In the conventional sense, philanthropy means "love for mankind, usually demonstrated by giving money to, or doing work for, other people." When it comes to financial philanthropy, most people who give generously are those who already consider themselves wealthy. As a financial advisor, I've seen this time and time again, and this makes sense to a certain degree. If you can't support your own family and pay the daily bills, you probably won't be writing $10,000 checks to even the most worthy of causes.
A few years ago, I went on a trip to a Land Rover training school in North Carolina. It was quite an experience. You get to drive a car that is smarter than you are, when it comes to driving on rough terrain. The instructor told me, "If you're going downhill and you start losing grip, don't brake." I thought he was kidding, but he wasn't. He explained that with this car, you actually had to step on the gas, which is so contrary to everything we are usually taught. If you're flying down a hill and you start losing control, your natural tendency is to step on the brake. But in this car, the trick was to do the opposite. The tires would then grab onto the dirt, engage, and provide the stability and grounding you needed.
Giving also sometimes seems counterintuitive, but it tends to work in the same way. Just when your instincts tell you to try to hold on to as much as you can get, experience has taught me (sometimes the hard way) that you have to do completely do the opposite, and find a way to give. This may sound like a simple principle, but it is one that often goes against so many of our deeply imprinted habits. Contrary to what many of us believe, giving is not an afterthought to success; it is, in my experience, the very foundation.

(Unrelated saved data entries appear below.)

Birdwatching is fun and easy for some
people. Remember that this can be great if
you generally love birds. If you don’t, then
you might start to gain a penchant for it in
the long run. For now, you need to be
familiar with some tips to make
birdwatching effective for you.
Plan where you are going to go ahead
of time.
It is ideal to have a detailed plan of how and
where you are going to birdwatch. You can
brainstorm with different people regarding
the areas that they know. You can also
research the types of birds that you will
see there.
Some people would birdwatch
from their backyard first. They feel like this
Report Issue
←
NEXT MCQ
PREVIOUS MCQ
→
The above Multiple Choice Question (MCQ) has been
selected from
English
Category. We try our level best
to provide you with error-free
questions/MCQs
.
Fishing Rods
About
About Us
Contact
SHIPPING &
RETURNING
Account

When I think about giving, I don't just think of it in terms of money. I also think about it in terms of our time, energy and attention. From firsthand experience, I've definitely learned that simply being concerned about my own selfish needs and desires is a certain recipe for unhappiness, while being of service and giving to others is where true fulfillment is found.

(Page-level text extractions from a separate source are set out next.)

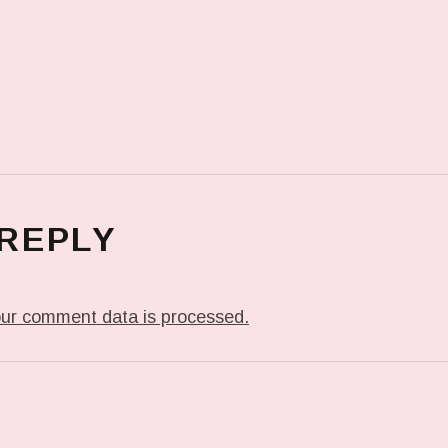
 REPLY
ur comment data is processed.
T: PREVIOUS POST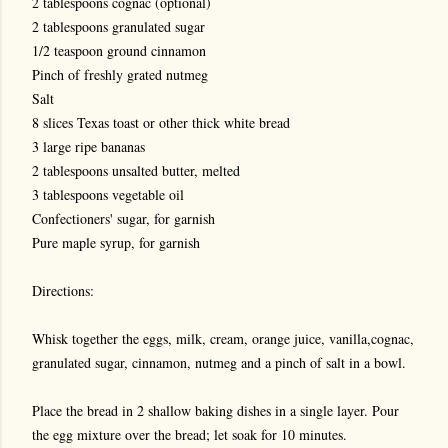
2 tablespoons cognac (optional)
2 tablespoons granulated sugar
1/2 teaspoon ground cinnamon
Pinch of freshly grated nutmeg
Salt
8 slices Texas toast or other thick white bread
3 large ripe bananas
2 tablespoons unsalted butter, melted
3 tablespoons vegetable oil
Confectioners' sugar, for garnish
Pure maple syrup, for garnish
Directions:
Whisk together the eggs, milk, cream, orange juice, vanilla,cognac,
granulated sugar, cinnamon, nutmeg and a pinch of salt in a bowl.
Place the bread in 2 shallow baking dishes in a single layer. Pour
the egg mixture over the bread; let soak for 10 minutes.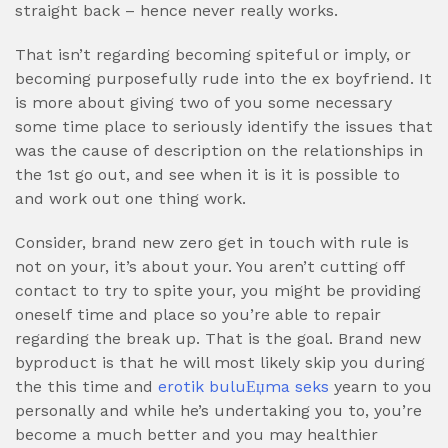
straight back – hence never really works.
That isn’t regarding becoming spiteful or imply, or
becoming purposefully rude into the ex boyfriend. It
is more about giving two of you some necessary
some time place to seriously identify the issues that
was the cause of description on the relationships in
the 1st go out, and see when it is it is possible to
and work out one thing work.
Consider, brand new zero get in touch with rule is
not on your, it’s about your. You aren’t cutting off
contact to try to spite your, you might be providing
oneself time and place so you’re able to repair
regarding the break up. That is the goal. Brand new
byproduct is that he will most likely skip you during
the this time and
erotik buluЕџma seks
yearn to you
personally and while he’s undertaking you to, you’re
become a much better and you may healthier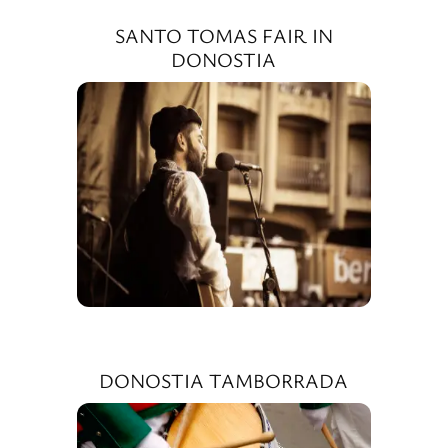
SANTO TOMAS FAIR IN
DONOSTIA
DONOSTIA TAMBORRADA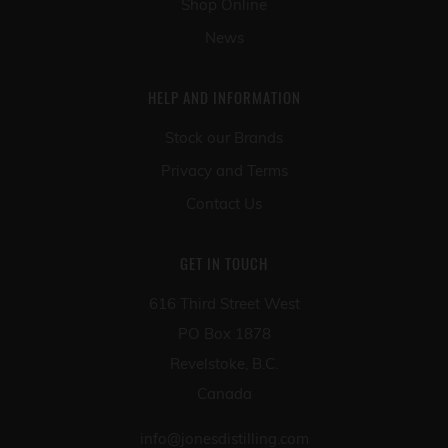
Shop Online
News
HELP AND INFORMATION
Stock our Brands
Privacy and Terms
Contact Us
GET IN TOUCH
616 Third Street West
PO Box 1878
Revelstoke, B.C.
Canada
info@jonesdistilling.com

My understanding of the power of giving came about many years ago, when I was just starting out as a financial advisor. One of the initial appointments that I'd have with any new prospective client is what we call in the industry a "fact-finding session." The idea is that you are there simply to get information and gather data like their Social Security number, date of birth, place of work, the kind of house they lived in, income, assets and so on.
One day, I was getting out of my car and about to walk into a prospect's house to try to sell some insurance. I was way behind on my bills, and my mind was going on and on about how much I needed the sale. Desperation poured out of me as I caught my reflection in the car window. I stopped and looked hard at that reflection and said to myself, "Who would want to buy anything from you? Look at how desperate you look!"
I decided in that moment that I needed to drop my desperate, needy attitude and walk into this prospect's house with the attitude of someone who was looking to give without expecting anything in return. I dropped my worry about having to make a sale, and began to listen very deeply to what these prospective clients really wanted and needed. And as I approached more clients this way, my meetings started to transform, and my success as a financial advisor grew exponentially.
Although it sounds like a bit of a cliché, I was able to see firsthand as I was going through my own crisis around wealth and success that the more I gave to others, the more I received in return. I quickly began accomplishing more in the world and my income grew substantially. In addition to starting my own financial firm, I also became the chairman of the advisory board to The Autism Center of New Jersey Medical School, and started a fundraiser that we now hold every year, which to date has raised over a million dollars for autism research.
Too many of us spend our lives waiting to get something from the world so that we can show up as the person we always knew we could be. Deep in our hearts we think there's something missing. But when we flip that mindset, we can discover that by becoming a giver rather than a taker, we can change the world, literally, one person at a time.